● **Source text**

This is the kind of data I have:
Date | Station | Param1 | Param2 |
---|---|---|---|
2020-01-01 | A | <5 | 45 |
2020-02-01 | B | <5 | 47 |
To be able to plot this data, mark the LOQ-values (<5) and compute some basic statistics, I need to create new columns with the LOQ-flag (<) and numeric values separated.
I don't have exact knowledge of the Param-names (they are actually "Fe", "Cu", "N-tot" and so on), so I would like to loop over the Param-columns (not Date and Station) and create two new columns for each Param, one with the numerical data and one with the LOQ-flag. Like this:
Date | Station | Param1_org | Param1_new | Param1_loq | Param2_org | Param2_new | Param2_loq |
---|---|---|---|---|---|---|---|
2020-01-01 | A | <5 | 5 | < | 45 | 45 | = |
2020-02-01 | B | <5 | 5 | < | 47 | 47 | = |
I have tried mutate (dplyr) but I am struggeling with how to use the conditions together with gsub inside mutate and across. I also considered using apply and a list of Params, but got lost in the code.
I need some advice on which approach to choose, and a simple example of how to achieve this. I appreciate all help given!
Here's the answer of your question
library(tidyverse)

● **Provided records**
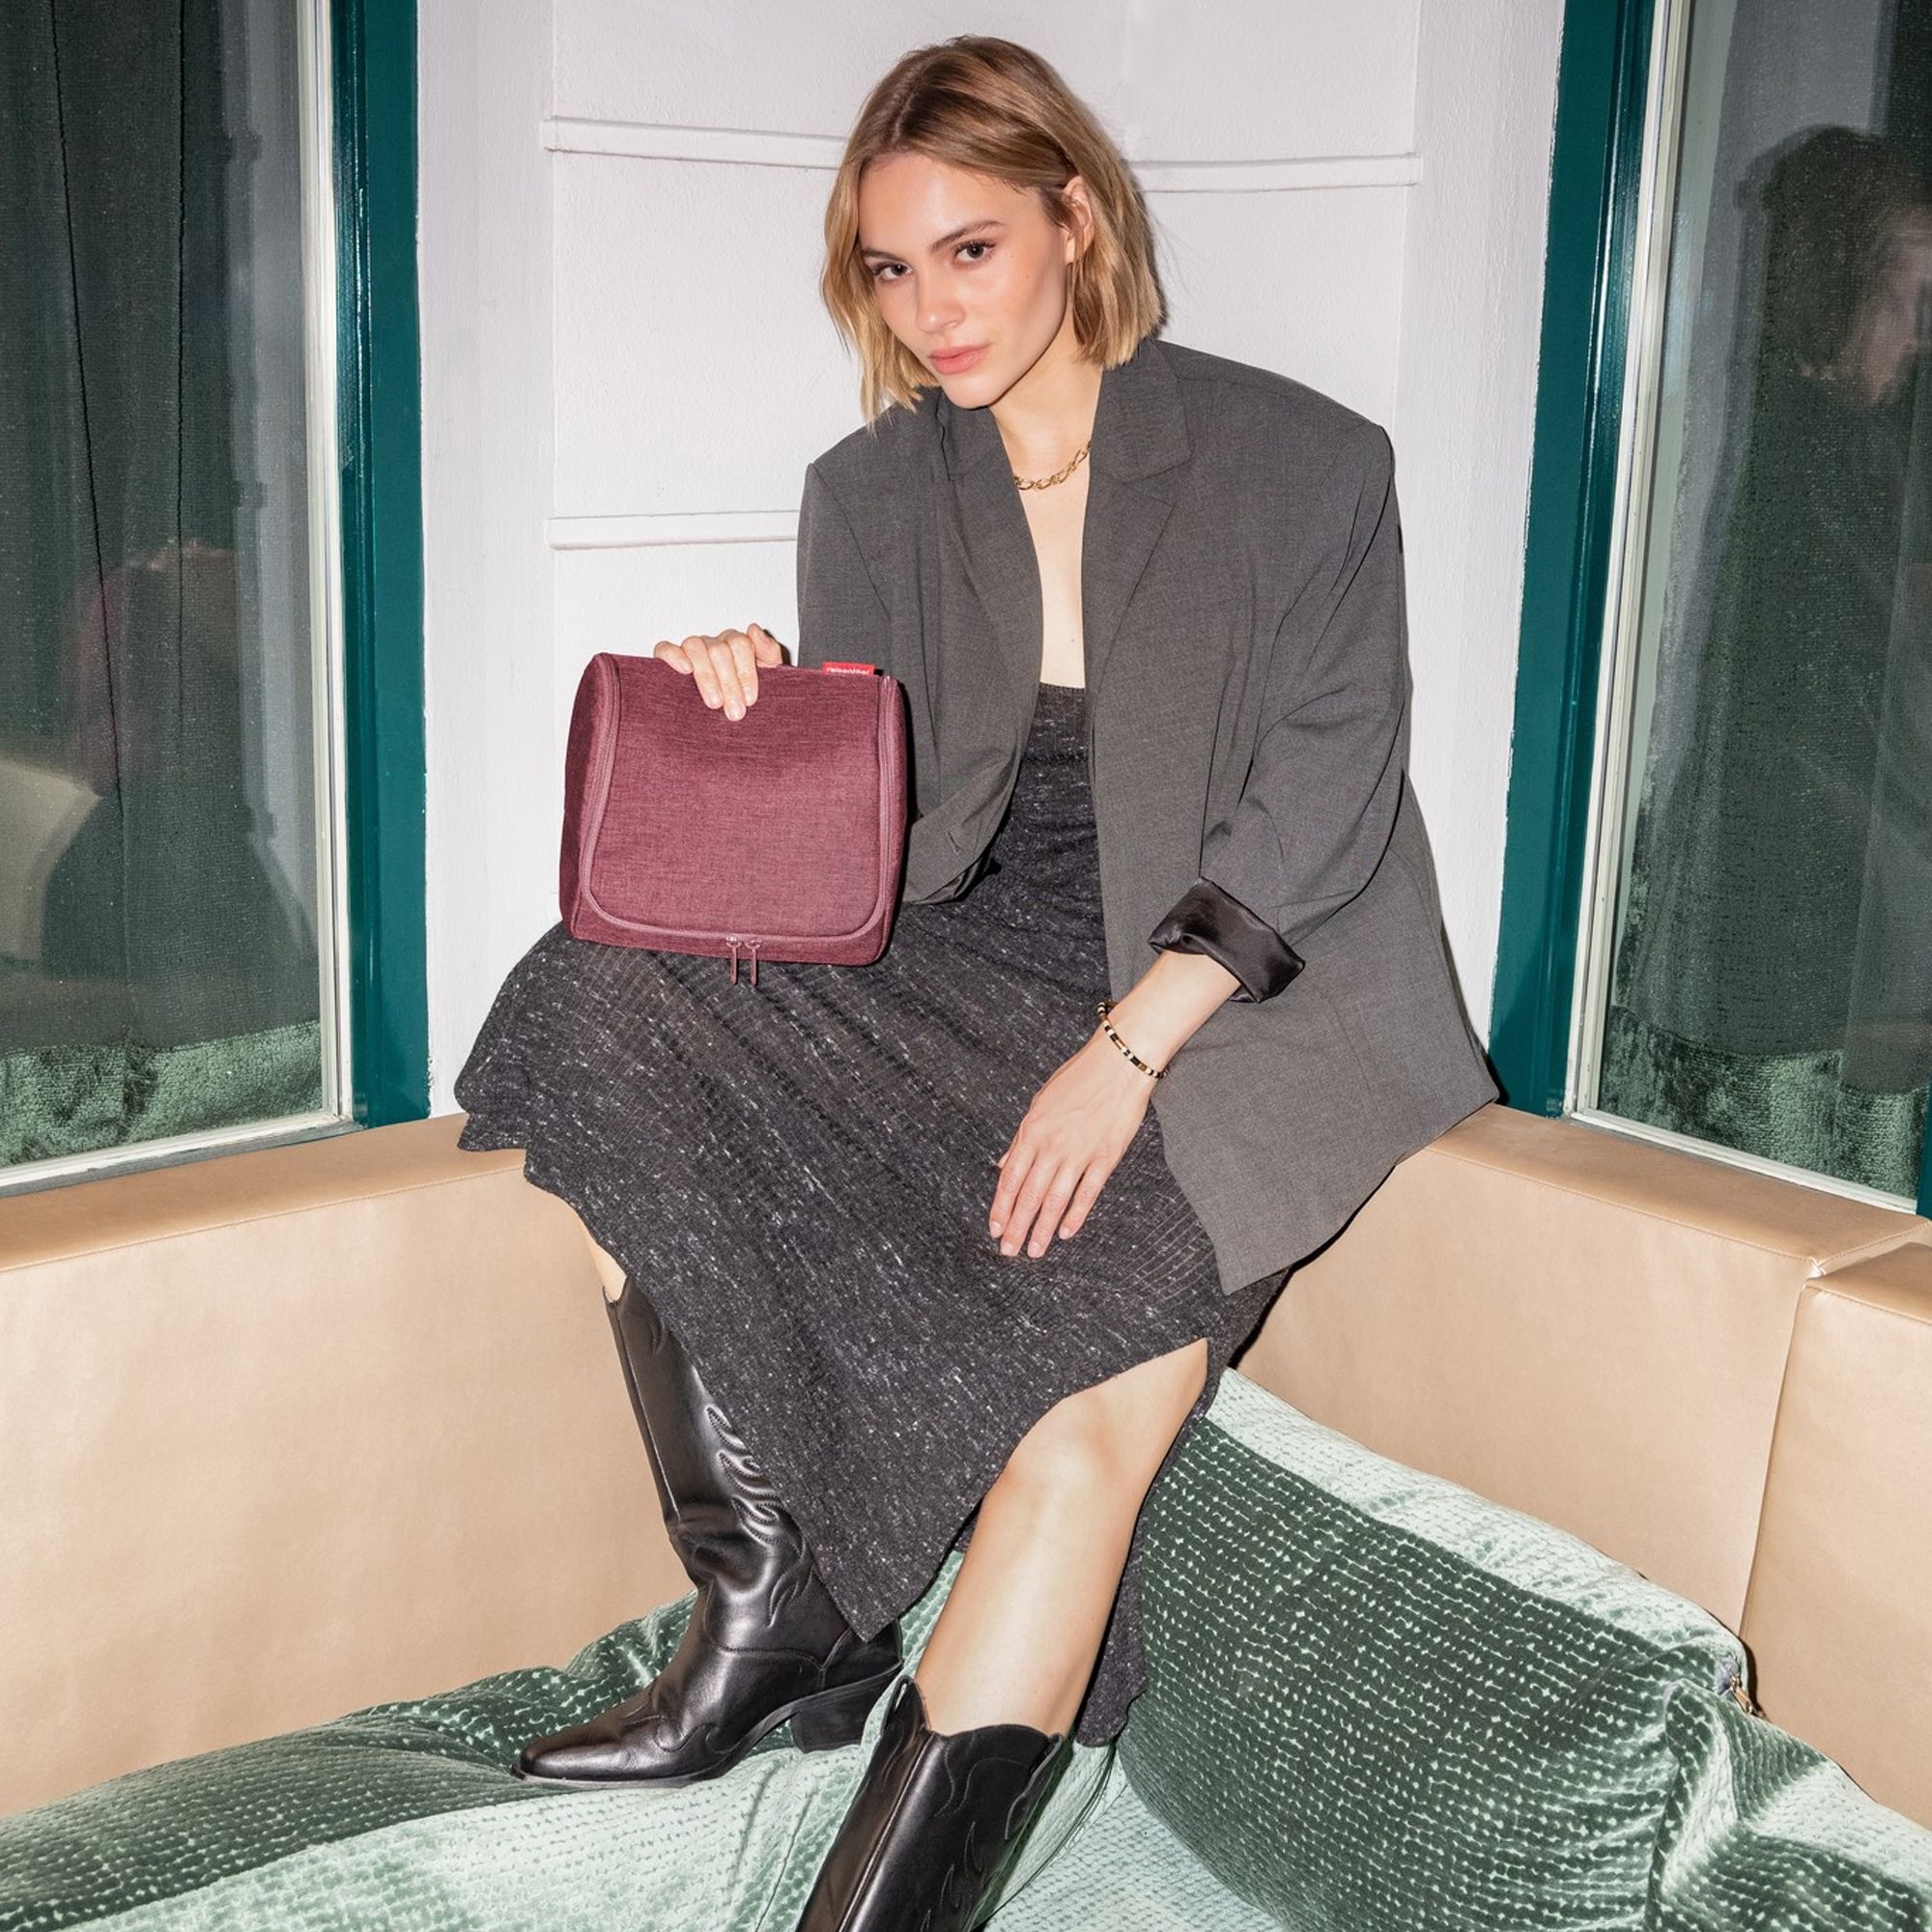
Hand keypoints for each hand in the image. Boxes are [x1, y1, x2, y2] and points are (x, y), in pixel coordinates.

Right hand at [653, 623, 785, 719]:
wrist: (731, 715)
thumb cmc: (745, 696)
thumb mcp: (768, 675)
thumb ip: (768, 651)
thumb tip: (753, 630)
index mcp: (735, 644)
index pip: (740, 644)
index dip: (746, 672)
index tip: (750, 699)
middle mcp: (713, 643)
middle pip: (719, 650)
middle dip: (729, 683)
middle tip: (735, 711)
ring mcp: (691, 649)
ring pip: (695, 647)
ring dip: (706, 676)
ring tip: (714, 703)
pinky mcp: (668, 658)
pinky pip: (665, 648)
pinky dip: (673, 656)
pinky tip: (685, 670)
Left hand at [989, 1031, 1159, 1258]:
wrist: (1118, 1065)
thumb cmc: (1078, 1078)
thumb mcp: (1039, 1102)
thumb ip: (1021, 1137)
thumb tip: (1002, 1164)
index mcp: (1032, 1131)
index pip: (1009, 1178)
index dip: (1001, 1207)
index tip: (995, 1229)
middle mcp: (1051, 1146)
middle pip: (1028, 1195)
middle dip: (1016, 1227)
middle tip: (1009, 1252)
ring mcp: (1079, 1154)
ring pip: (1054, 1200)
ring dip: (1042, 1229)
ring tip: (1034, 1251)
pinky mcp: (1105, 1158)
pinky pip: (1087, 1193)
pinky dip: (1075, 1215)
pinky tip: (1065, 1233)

● **Work order**
Continue the R forum thread on splitting LOQ flags from numeric values, picking up right after its final line. The material has no connection to the forum thread on separating LOQ flags from numeric values in R.

● **Response below**
data <- tibble(Date = c(as.Date("2020-01-01"), as.Date("2020-02-01")),
Station = c("A", "B"),
Param1 = c("<5", "<5"),
Param2 = c("45", "47"))
cols <- colnames(data)
param_cols <- cols[str_detect(cols, "^Param")]
for (col in param_cols) {
col_name <- paste(col, "org", sep = "_")
col_new<- paste(col, "new", sep = "_")
col_loq <- paste(col, "loq", sep = "_")
data <-data %>%
mutate(!!col_name := get(col),
!!col_new := str_extract(get(col), "\\d+"),
!!col_loq := ifelse(str_detect(get(col), "^\\d"),
"=",
ifelse(str_detect(get(col), "^<"), "<", ">")
),
!!col := NULL
)
}
print(data)
What I did is simply looping through all the columns contain Param and using mutate (again with another regex detection). The !!
is just escaping for a variable to be able for being used on dplyr argument (note: dplyr version 1.0 or higher)